== Text block ==
And so apparently my writing was so bad I was (to my knowledge) the only person in my year not to get one.
While i got over that quickly, two years later in year 6 one of my friends showed me that he had found my pen license, my first though was "wow it took me that long?"

Then he told me that he had found a whole tray full of them which the school a photo copied and used for scrap paper!

*sigh* what about you escapists?

That time when I burned down an orphanage for sick kittens springs to mind, though it was definitely worth it.

not quite the same but when I geniunily think somthing is good..but then the majority of people dont like it..make me question my own judgment

like for example when people say games mostly have terrible stoies..Ive thourght the stores of alot of games were great....

..so I must really now know what a good story is :/

the fact i still don't know how to read an Analog Clock or know weights and heights.

All those times when I think "You know what would be sorta quikry funny? If I said _____".

And then half a second later I think "Oh, fuck, that'd be horrible. I could have conceivably said something embarassing I'd have to apologise for possibly in the next things minutes maybe, and it'd be the worst thing ever!" and it somehow haunts me much worse than anything else.

It seems as though the better I think I've done on a paper, the lower the grade. The ones I think sucked are the ones I get high marks on. It definitely keeps me off balance!

When I say something I think is funny and am met with stony silence.

Especially bad when you say it to a reasonably sized group of people.

Pretty much when ever we had Football lesson in PE but yet again unlike my classmate I have no passion for Footbal what so ever. I was bad at kicking, tackling and being the goal keeper.
I hated Football so much that when we were into Football again several months later, I got my mum to fake a excuse letter that my toes was acting up again (this was after my ingrowing toenail was fixed but I still had some minor problems).

Ickorus:
When I say something I think is funny and am met with stony silence.

Especially bad when you say it to a reasonably sized group of people.

This. This a million times. Especially when you're supposed to be the crazy/funny member of your friends. They're always expecting you to deliver.

Whitbane:

Ickorus:
When I say something I think is funny and am met with stony silence.

Especially bad when you say it to a reasonably sized group of people.

This. This a million times. Especially when you're supposed to be the crazy/funny member of your friends. They're always expecting you to deliver.

The above repeated. Many, many times.

Not me, but someone in my class in the first year of university. We had an open-book multiple choice question (4 choices for each answer) and somehow she still managed to get 20%. I mean, statistically she'd have probably done better just guessing everything.

Trezu:
the fact i still don't know how to read an Analog Clock or know weights and heights.
===
== Stored data ==
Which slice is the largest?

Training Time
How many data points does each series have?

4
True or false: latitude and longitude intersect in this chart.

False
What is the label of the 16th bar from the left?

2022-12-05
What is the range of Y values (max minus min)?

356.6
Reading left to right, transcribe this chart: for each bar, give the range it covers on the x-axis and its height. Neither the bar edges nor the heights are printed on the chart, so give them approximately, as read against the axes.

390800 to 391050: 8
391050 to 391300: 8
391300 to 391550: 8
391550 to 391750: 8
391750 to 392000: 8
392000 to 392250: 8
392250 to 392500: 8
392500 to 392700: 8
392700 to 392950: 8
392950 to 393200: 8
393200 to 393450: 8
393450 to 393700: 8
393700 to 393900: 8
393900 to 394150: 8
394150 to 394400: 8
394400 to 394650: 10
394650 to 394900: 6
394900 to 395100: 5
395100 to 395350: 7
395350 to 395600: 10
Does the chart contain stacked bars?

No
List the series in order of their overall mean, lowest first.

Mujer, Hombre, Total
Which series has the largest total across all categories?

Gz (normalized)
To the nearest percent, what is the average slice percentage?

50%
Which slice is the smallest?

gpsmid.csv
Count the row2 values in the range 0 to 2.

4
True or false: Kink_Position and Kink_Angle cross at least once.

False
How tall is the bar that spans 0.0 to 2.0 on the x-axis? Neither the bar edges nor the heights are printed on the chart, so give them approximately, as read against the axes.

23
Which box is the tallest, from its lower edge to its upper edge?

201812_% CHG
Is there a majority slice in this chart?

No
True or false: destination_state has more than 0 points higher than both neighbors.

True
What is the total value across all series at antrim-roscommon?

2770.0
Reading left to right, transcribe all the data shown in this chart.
===
Work to complete ::
1. In the forum thread about embarrassing moments, quote the passage starting with "All those times" and going on through "than anything else.".
2. Write what comes next in the forum thread about embarrassing moments, picking up after its final post.

Answers to the exercises ::
1.
All those times when I think "You know what would be sorta quikry funny? If I said _____".

And then half a second later I think "Oh, fuck, that'd be horrible. I could have conceivably said something embarassing I'd have to apologise for possibly in the next things minutes maybe, and it'd be the worst thing ever!" and it somehow haunts me much worse than anything else.

2.
That sounds like me, I didn't know the difference between left and right until I was probably 15 or 16 :P I would always point to the direction I meant when I wanted to explain stuff directions

whenever i take a long break from an online game then log back on and play my first match and get destroyed im liker seriously all those hours put into perfecting this game and becoming a good player then after afew weeks of playing a different game im back to being a noob

Ix Rebound:
Mine would have to be when i was in year 4, our year had a sort of "pen licence" (we had been using pencils up till then) which was pretty much just as piece of paper that said "congrats" on it.
And so apparently my writing was so bad I was (to my knowledge) the only person in my year not to get one.
While i got over that quickly, two years later in year 6 one of my friends showed me that he had found my pen license, my first though was "wow it took me that long?"

Then he told me that he had found a whole tray full of them which the school a photo copied and used for scrap paper!

*sigh* what about you escapists?

I didnt learn to write properly until halfway through highschool :P It was the one thing holding me down in the lower levels. Once i finally learnt, rocketed straight to the top.

Long time ago, in Year 7, I was handing in my art homework to the teacher.
He looked at the picture, then back to me and said

"You are the worst painter I have ever seen in my 20 years of teaching."

I knew I was bad, but THAT bad?

Aurgelmir:

Trezu:
the fact i still don't know how to read an Analog Clock or know weights and heights.

That sounds like me, I didn't know the difference between left and right until I was probably 15 or 16 :P I would always point to the direction I meant when I wanted to explain stuff directions

Took me ages as well, I used to imagine holding a PS2 controller and think "So if R1 is on the right side..." :P

Trezu:
the fact i still don't know how to read an Analog Clock or know weights and heights.

I am the same with the clock

I was the one with the lowest grade in math. People would ask me what percentage I got then say "oh good, at least I didn't get that."
I have feelings too, you know?! >>

Jiffex:
Took me ages as well, I used to imagine holding a PS2 controller and think "So if R1 is on the right side..." :P

That's actually a good way to remember xD
My nephew is a gamer and I told him to do just that.

I'm still not certain about the order of the alphabet..or the order of months

That's pretty much my entire life. I'm usually so far behind everyone else in everything, that it feels pointless trying to keep up sometimes.

That almost every time I voice my opinions, people look at me with disbelief and vague horror, and I realise how incredibly cynical and detached my view of the world is.
Should probably work on that.

Well, my ex-girlfriend dumped me because things had (to her) essentially gotten boring aside from the sexual element.

I really wish I could go back and do over the date where she met my parents...

I was essentially over it, but today I kind of passed by her while I was talking to this girl I'm (just) friends with. After passing her by, we (me and the friend) sat outside of class before it started, and talked about it a little.

Anyway, later in the class, people were making jokes about my "rudeness" (a running joke in my english class) and amidst all the laughter, this same girl just goes "see, that's why you don't have a girlfriend."

Really kind of brought it all back, and I feel fucking worthless.

When I was going into 1st grade and unknowingly told a dirty joke to my Catholic Nun

principal in front of my parents. I didn't realize what I had done until I was 13.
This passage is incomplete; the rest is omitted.